Material to process:
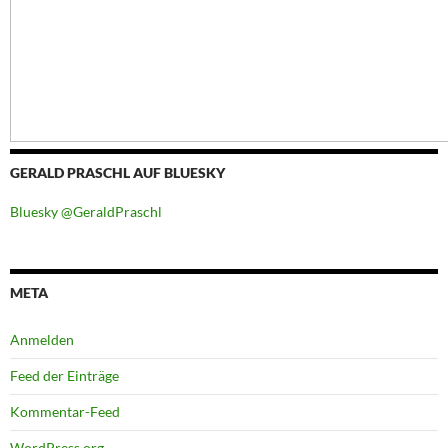
GERALD PRASCHL AUF BLUESKY
Bluesky @GeraldPraschl
META
Anmelden
Feed der Einträge
Kommentar-Feed
WordPress.org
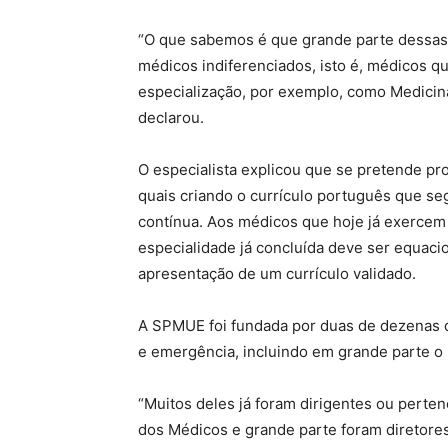
“O que sabemos é que grande parte dessas e
médicos indiferenciados, isto é, médicos 
especialização, por exemplo, como Medicina 
declarou.
O especialista explicou que se pretende pr
quais criando o currículo português que s
contínua. Aos médicos que hoje já exercem
especialidade já concluída deve ser equaci
apresentação de um currículo validado.
A SPMUE foi fundada por duas de dezenas 
e emergência, incluindo em grande parte o 
“Muitos deles já foram dirigentes ou pert
dos Médicos e grande parte foram diretores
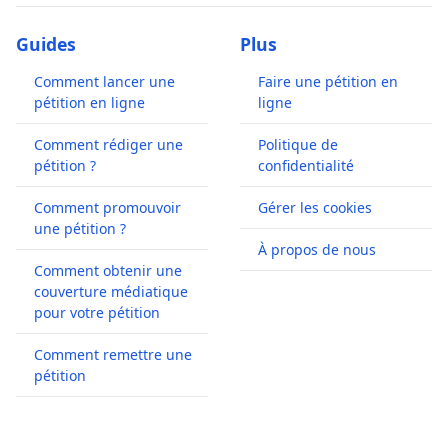
Guides
Plus
Comment lancer une
Faire une pétition en
pétition en ligne
ligne
Comment rédiger une
Politique de
pétition ?
confidentialité
Comment promouvoir
Gérer les cookies
une pétition ?
À propos de nous
Comment obtenir une
couverture médiatique
pour votre pétition
Comment remettre une
pétition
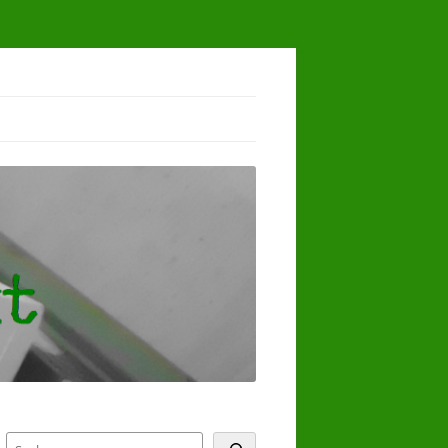
Suchen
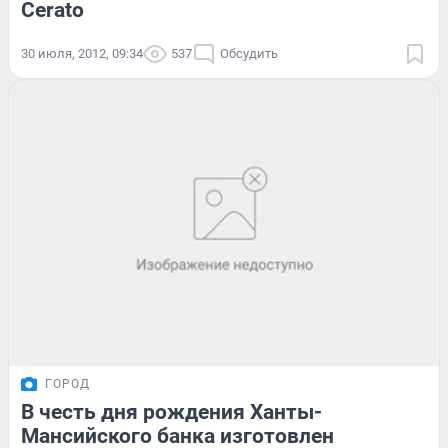
Cerato
30 июля, 2012, 09:34
537
Обсудить
ГОРОД
В честь дня рождения Ханты-
Мансийского банка изготовлен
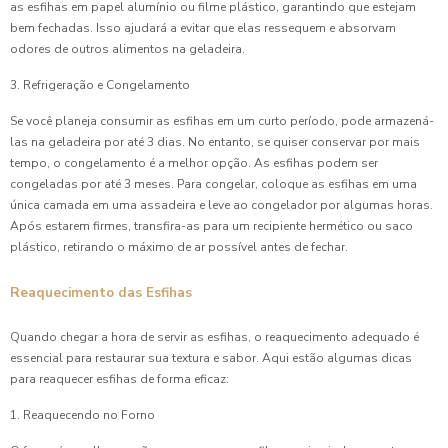
as esfihas em papel alumínio ou filme plástico, garantindo que estejam
bem fechadas. Isso ajudará a evitar que elas ressequem e absorvam
odores de outros alimentos na geladeira.
3. Refrigeração e Congelamento
Se você planeja consumir as esfihas em um curto período, pode armazená-
las na geladeira por até 3 dias. No entanto, se quiser conservar por mais
tempo, o congelamento é a melhor opção. As esfihas podem ser
congeladas por até 3 meses. Para congelar, coloque as esfihas em uma
única camada em uma assadeira e leve ao congelador por algumas horas.
Após estarem firmes, transfira-as para um recipiente hermético ou saco
plástico, retirando o máximo de ar possível antes de fechar.
Reaquecimento das Esfihas
Quando chegar a hora de servir as esfihas, o reaquecimento adequado é
essencial para restaurar sua textura e sabor. Aqui estão algumas dicas
para reaquecer esfihas de forma eficaz:
1. Reaquecendo no Forno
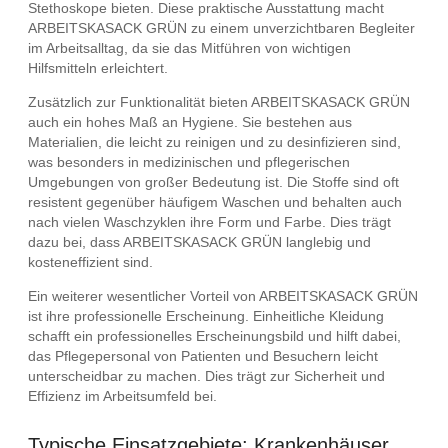
Stethoskope bieten. Diese praktische Ausstattung macht
ARBEITSKASACK GRÜN zu einem unverzichtbaren Begleiter
im Arbeitsalltag, da sie das Mitführen von wichtigen
Hilfsmitteln erleichtert.
Zusätzlich zur Funktionalität bieten ARBEITSKASACK GRÜN
auch ein hohes Maß an Hygiene. Sie bestehen aus
Materialien, die leicht zu reinigen und zu desinfizieren sind,
was besonders in medizinischen und pflegerischen
Umgebungen von großer Bedeutung ist. Die Stoffe sind oft
resistent gegenüber häufigem Waschen und behalten auch
nach vielen Waschzyklen ihre Form und Farbe. Dies trägt
dazu bei, dass ARBEITSKASACK GRÜN langlebig und
kosteneffizient sind.
Ein weiterer wesentlicher Vorteil von ARBEITSKASACK GRÜN
ist ihre professionelle Erscheinung. Einheitliche Kleidung
schafft ein professionelles Erscheinungsbild und hilft dabei,
das Pflegepersonal von Patienten und Besuchern leicht
unterscheidbar zu machen. Dies trägt zur Sicherheit und
Effizienz im Arbeitsumfeld bei.
Typische Einsatzgebiete: Krankenhäuser,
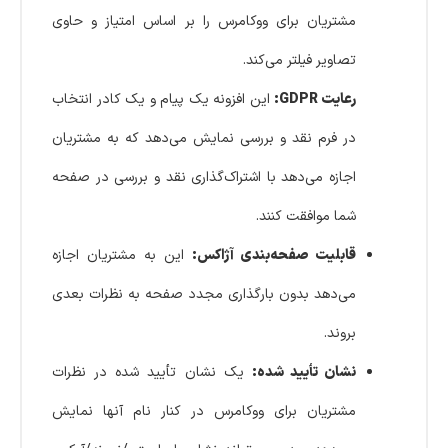
مشتریان برای ووکامرس را بر اساس امتیاز و حاوی
تصاویر فیلتر می‌کند.
رعایت GDPR:
این افزونه یک پیام و یک کادر انتخاب
در فرم نقد و بررسی نمایش می‌دهد که به مشتریان
اجازه می‌دهد با اشتراک‌گذاری نقد و بررسی در صفحه
شما موافقت کنند.
قابلیت صفحه‌بندی آژاکس:
این به مشتریان اجازه
می‌دهد بدون بارگذاری مجدد صفحه به نظرات بعدی
بروند.
نشان تأیید شده:
یک نشان تأیید شده در نظرات
مشتریان برای ووکامرس در کنار نام آنها نمایش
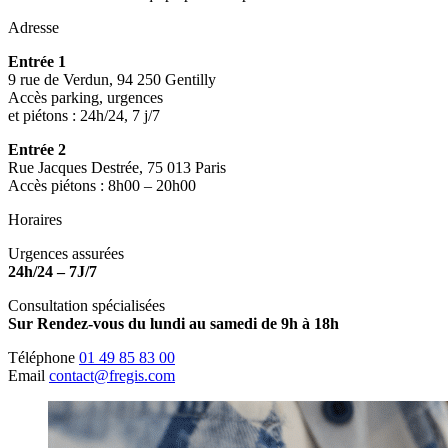
Adresse
Entrée 1
9 rue de Verdun, 94 250 Gentilly
Accès parking, urgences
et piétons : 24h/24, 7 j/7
Entrée 2
Rue Jacques Destrée, 75 013 Paris
Accès piétons : 8h00 – 20h00
Horaires
Urgences assurées
24h/24 – 7J/7
Consultation spécialisées
Sur Rendez-vous du lundi au samedi de 9h à 18h
Téléphone
01 49 85 83 00
Email
contact@fregis.com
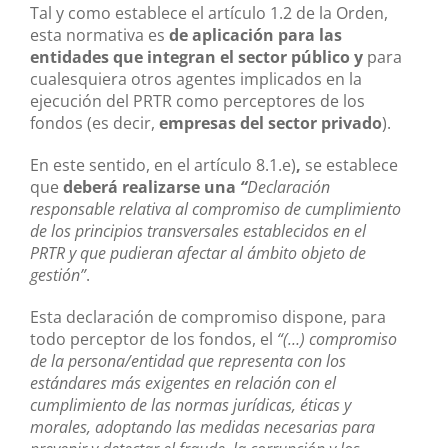
Tal y como establece el artículo 1.2 de la Orden,
esta normativa es
de aplicación para las
entidades que integran el sector público y
para
cualesquiera otros agentes implicados en la
ejecución del PRTR como perceptores de los
fondos (es decir,
empresas del sector privado
).
En este sentido, en el artículo 8.1.e)
,
se establece
que
deberá realizarse una
“
Declaración
responsable relativa al compromiso de cumplimiento
de los principios transversales establecidos en el
PRTR y que pudieran afectar al ámbito objeto de
gestión”
.
Esta declaración de compromiso dispone, para
todo perceptor de los fondos, el
“(…) compromiso
de la persona/entidad que representa con los
estándares más exigentes en relación con el
cumplimiento de las normas jurídicas, éticas y
morales, adoptando las medidas necesarias para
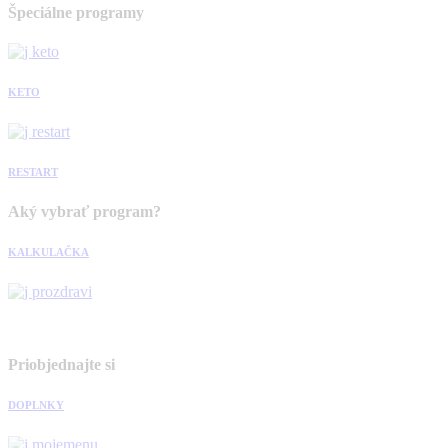
Špeciálne programy
KETO
RESTART
Aký vybrať program?
KALKULAČKA
Priobjednajte si
DOPLNKY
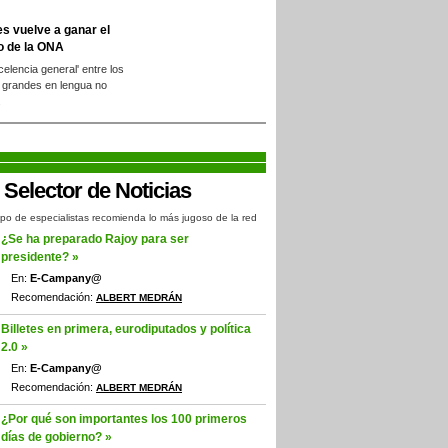
es vuelve a ganar el
o de la ONA
xcelencia general' entre los
 grandes en lengua no
.
po de especialistas recomienda lo más jugoso de la red
¿Se ha preparado Rajoy para ser
presidente? »
En:
E-Campany@
Recomendación:
ALBERT MEDRÁN
Billetes en primera, eurodiputados y política
2.0 »
En:
E-Campany@
Recomendación:
ALBERT MEDRÁN
¿Por qué son importantes los 100 primeros
días de gobierno? »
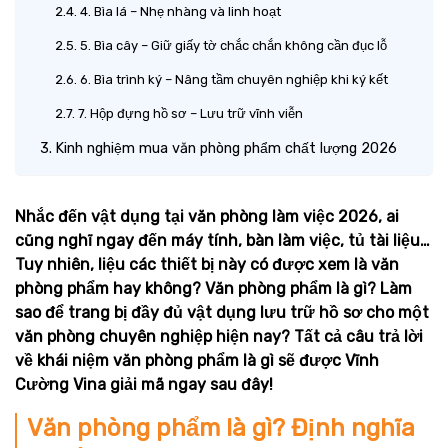
4. Bìa lá – Nhẹ nhàng và linh hoạt
5. Bìa cây – Giữ giấy tờ chắc chắn không cần đục lỗ
6. Bìa trình ký – Nâng tầm chuyên nghiệp khi ký kết
7. Hộp đựng hồ sơ – Lưu trữ vĩnh viễn
Kinh nghiệm mua văn phòng phẩm chất lượng 2026
Nhắc đến vật dụng tại văn phòng làm việc 2026, ai
cũng nghĩ ngay đến máy tính, bàn làm việc, tủ tài liệu…
Tuy nhiên, liệu các thiết bị này có được xem là văn
phòng phẩm hay không? Văn phòng phẩm là gì? Làm
sao để trang bị đầy đủ vật dụng lưu trữ hồ sơ cho một
văn phòng chuyên nghiệp hiện nay? Tất cả câu trả lời
về khái niệm văn phòng phẩm là gì sẽ được Vĩnh
Cường Vina giải mã ngay sau đây!
Văn phòng phẩm là gì? Định nghĩa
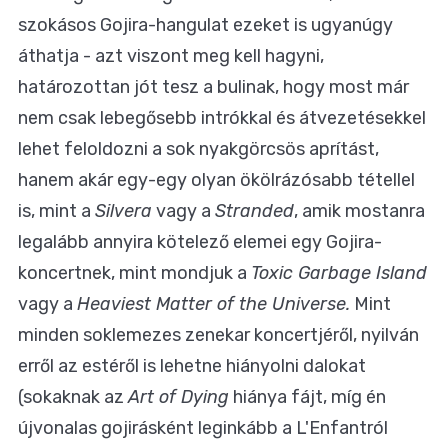
szokásos Gojira-hangulat ezeket is ugyanúgy
áthatja - azt viszont meg kell hagyni,
határozottan jót tesz a bulinak, hogy most már
nem csak lebegősebb intrókkal és átvezetésekkel
lehet feloldozni a sok nyakgörcsös aprítást,
hanem akár egy-egy olyan ökölrázósabb tétellel
is, mint a
Silvera
vagy a
Stranded
, amik mostanra
legalább annyira kötelező elemei egy Gojira-
koncertnek, mint mondjuk a
Toxic Garbage Island
vagy a
Heaviest Matter of the Universe.
Mint
minden soklemezes zenekar koncertjéről, nyilván
erről az estéről is lehetne hiányolni dalokat
(sokaknak az
Art of Dying
hiánya fájt, míg én
újvonalas gojirásként leginkább a L'Enfantról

Instructions for the task: Render the entries from the line containing "szokásos Gojira-hangulat ezeket is ugyanúgy" through the final line, both ends inclusive, as a numbered list, omitting any blank lines.

Answer space:
1. szokásos Gojira-hangulat ezeket is ugyanúgy
2. áthatja - azt viszont meg kell hagyni,
3. határozottan jót tesz a bulinak, hogy most már
4. nem csak lebegősebb intrókkal és átvezetésekkel
5. lehet feloldozni a sok nyakgörcsös aprítást,
6. hanem akár egy-egy olyan ökölrázósabb tétellel
7. is, mint a
8. Silvera
9. vagy a
10. Stranded
11. , amik mostanra
12. legalább annyira kötelező elemei egy Gojira-
13. koncertnek, mint mondjuk a
14. Toxic Garbage Island
15. vagy a
16. Heaviest Matter of the Universe.
17. Mint
18. minden soklemezes zenekar koncertjéről, nyilván
19. erről az estéről is lehetne hiányolni dalokat
20. (sokaknak az
21. Art of Dying
22. hiánya fájt, míg én
23. újvonalas gojirásként leginkább a L'Enfantról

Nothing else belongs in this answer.